[Start SOURCE PASSAGE]
Thanks for the answers, I'll try to reply to some of the comments.
What do you mean you can't use pointers? You said you're using Java. All non-primitives (any class you make, anything made with "new", etc) are all 'pointers'. They're references. You're not copying things every time you pass them to a method.
Didn't know that (or had forgotten about it), thanks.
What does an optimal path in pacman have to do with finding all combinations?
When you say you need to find all combinations, the examples you showed were permutations (ie: order matters. {1,2,3} != {3,2,1}). Also curly braces {} usually indicates sets, which means order would not matter. Which is it? Do you want to find
permutations, or combinations? Do they need to be the same length as the input set?
What exactly are you trying to do?
Technically you're finding permutations, not combinations. Also, it looks like you're looking for permutations that contain all n elements. The number of n element permutations for a set of n (distinct) elements is equal to n factorial.
So, for n = 10, you would have 3628800 lists. It should be clear that generating all these lists is not going to scale.
[End SOURCE PASSAGE]
** AIM 1 **
In the permutations discussion, copy everything from "Didn't know that" down to "trying to do?", swapping "permutations" for "arrangements".
** AIM 2 **
According to the permutations discussion, how many lists would there be for n = 10?
This listing comes from a different source than the permutations discussion.
[Start RECORDED INFORMATION]
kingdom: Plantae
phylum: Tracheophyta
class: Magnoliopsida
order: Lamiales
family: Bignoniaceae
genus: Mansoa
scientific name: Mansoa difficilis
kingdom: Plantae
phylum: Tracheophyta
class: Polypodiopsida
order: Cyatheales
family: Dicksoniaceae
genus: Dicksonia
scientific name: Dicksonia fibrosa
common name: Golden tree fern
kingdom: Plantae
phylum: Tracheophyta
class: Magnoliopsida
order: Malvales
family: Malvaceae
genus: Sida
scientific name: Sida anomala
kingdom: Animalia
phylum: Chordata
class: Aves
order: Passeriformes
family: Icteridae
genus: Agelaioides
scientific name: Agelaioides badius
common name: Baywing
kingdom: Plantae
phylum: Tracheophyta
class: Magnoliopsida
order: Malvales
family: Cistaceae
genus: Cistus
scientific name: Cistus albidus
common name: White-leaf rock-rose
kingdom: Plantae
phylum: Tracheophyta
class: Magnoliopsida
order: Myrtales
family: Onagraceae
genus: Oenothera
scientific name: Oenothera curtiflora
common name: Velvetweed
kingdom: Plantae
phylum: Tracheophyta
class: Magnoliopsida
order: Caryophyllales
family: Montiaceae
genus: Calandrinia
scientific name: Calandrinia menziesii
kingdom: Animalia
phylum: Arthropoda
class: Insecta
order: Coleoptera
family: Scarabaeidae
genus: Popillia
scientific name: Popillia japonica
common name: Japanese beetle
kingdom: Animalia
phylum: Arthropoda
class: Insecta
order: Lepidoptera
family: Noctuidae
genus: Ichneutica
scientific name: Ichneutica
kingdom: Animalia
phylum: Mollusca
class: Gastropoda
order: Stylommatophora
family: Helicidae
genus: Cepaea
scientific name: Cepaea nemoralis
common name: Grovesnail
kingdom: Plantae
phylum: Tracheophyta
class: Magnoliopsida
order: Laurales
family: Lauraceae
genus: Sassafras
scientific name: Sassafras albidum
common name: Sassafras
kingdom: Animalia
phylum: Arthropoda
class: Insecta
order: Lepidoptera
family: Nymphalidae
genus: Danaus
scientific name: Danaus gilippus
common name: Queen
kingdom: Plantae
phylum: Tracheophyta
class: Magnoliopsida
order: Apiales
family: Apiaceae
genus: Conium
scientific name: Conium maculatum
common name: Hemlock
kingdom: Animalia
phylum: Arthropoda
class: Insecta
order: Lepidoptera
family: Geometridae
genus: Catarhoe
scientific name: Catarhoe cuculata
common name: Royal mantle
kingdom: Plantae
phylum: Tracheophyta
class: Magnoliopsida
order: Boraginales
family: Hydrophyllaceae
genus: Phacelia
[End RECORDED INFORMATION]
** FULL SOLUTION 1 **
Didn't know that (or had forgotten about it), thanks.
What does an optimal path in pacman have to do with finding all combinations?
When you say you need to find all combinations, the examples you showed were arrangements (ie: order matters. {1,2,3} != {3,2,1}). Also curly braces {} usually indicates sets, which means order would not matter. Which is it? Do you want to find
arrangements, or combinations? Do they need to be the same length as the input set?
What exactly are you trying to do?

** FULL SOLUTION 2 **
3628800